ブラジルに敗れ、がっかりする日本のサポーターたち(29日、米ヒューストンで)=吉野拓也撮影

写真拡大

 【ヒューストン(米テキサス州)=木口慎太郎、林信登】歴史を変える勝利まで一歩届かなかった。

 サッカー・ワールドカップ(W杯)北中米3か国大会で、日本代表は29日(日本時間30日)、決勝トーナメント1回戦でブラジルと対戦し、1―2で敗れた。先制ゴールで爆発した歓喜は、後半終了間際に悲鳴に変わった。声をからした日本サポーターたちは悔しさをかみしめながらも、最後まで走り抜いたサムライたちに惜しみない拍手を送った。

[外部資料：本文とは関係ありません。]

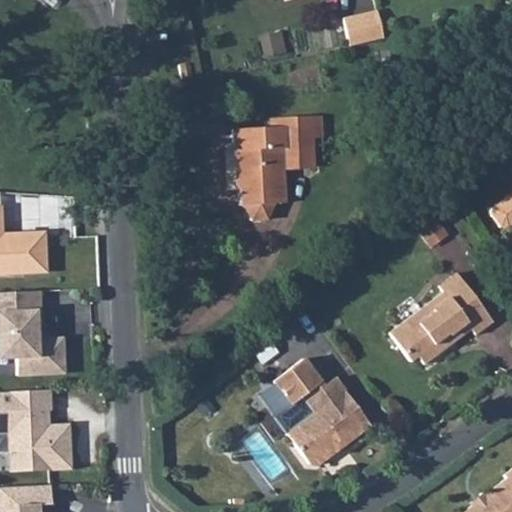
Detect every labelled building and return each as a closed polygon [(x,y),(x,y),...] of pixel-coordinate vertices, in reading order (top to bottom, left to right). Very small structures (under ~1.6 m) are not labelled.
[(341,20),(348,46),(384,37),(377,12),(341,20)] [(188,65),(179,67),(181,81),(191,79),(188,65)] [(319,116),(309,117),(310,138),(320,138),(319,116)] [(310,138),(309,117),(276,119),(276,129),(231,130),(231,143),(235,144),(236,204),(238,204),(246,217),(262,215),(270,204),(280,203),(280,165),(279,148),(310,147),(310,138)] [(279,148),(280,165),(311,165),(310,147),(279,148)] [(511,193),(491,210),(491,216),(498,226),(505,227),(511,221),(511,193)] [(2,205),(0,205),(0,272),(13,272),(12,267),(22,266),(22,272),(43,271),(41,232),(17,234),(13,237),(3,237),(2,205)] [(437,287),(442,294),(446,300),(465,286),(456,274),(437,287)] [(446,300),(442,294),(388,336),(411,364),(418,360),(423,367),(469,331),(474,337),(492,323),(465,286),(446,300)] [(38,311),(37,291),(0,292),(0,360),(15,360),(15,375),(62,373),(60,338),(39,339),(34,340),(33,312),(38,311)] [(301,362),(270,385),(280,397),(264,409),(306,467),(317,470),(331,458),(332,450),(340,444),(343,447),(368,427),(333,380),(321,390),(301,362)] [(48,411),(48,390),(0,392),(0,431),(6,431),(7,452),(13,452),(14,470),(67,468),(65,426),(49,427),(43,427),(43,411),(48,411)] [(473,510),(470,507),(463,511),(511,511),(511,470),(504,477),(506,480),(483,497),(480,505),(473,510)] [(49,505),(47,485),(0,487),(0,511),(36,511),(36,506),(49,505)] [(468,503),(470,507),(473,510),(480,505),(483,497),(481,494),(468,503)]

 決戦の舞台となった米ヒューストンスタジアムには約6万8700人が詰めかけた。29分、佐野海舟選手(25)の先制ゴールが決まると、スタンドの8割以上を埋めたブラジルサポーターの応援コールが沈黙し、日本サポーターの大歓声が会場を支配した。

 後半は死に物狂いで点を奪いに来るブラジルの猛攻を耐える展開に。追加タイムで勝ち越しを許して力尽きると、ピッチの選手と同じようにサポーターたちもぼう然と立ち尽くし、悔し涙を流した。東京都世田谷区の無職男性(62)は「選手たちが本気で優勝を目指していたことが伝わる戦いだった。世界との差は確実に縮まっている。次こそ優勝を」と願った。

 東京都文京区のJFAサッカー文化創造拠点「blue―ing!」も試合終了の瞬間、静まりかえり、パブリックビューイング(PV)で応援した195人のファンはうなだれた。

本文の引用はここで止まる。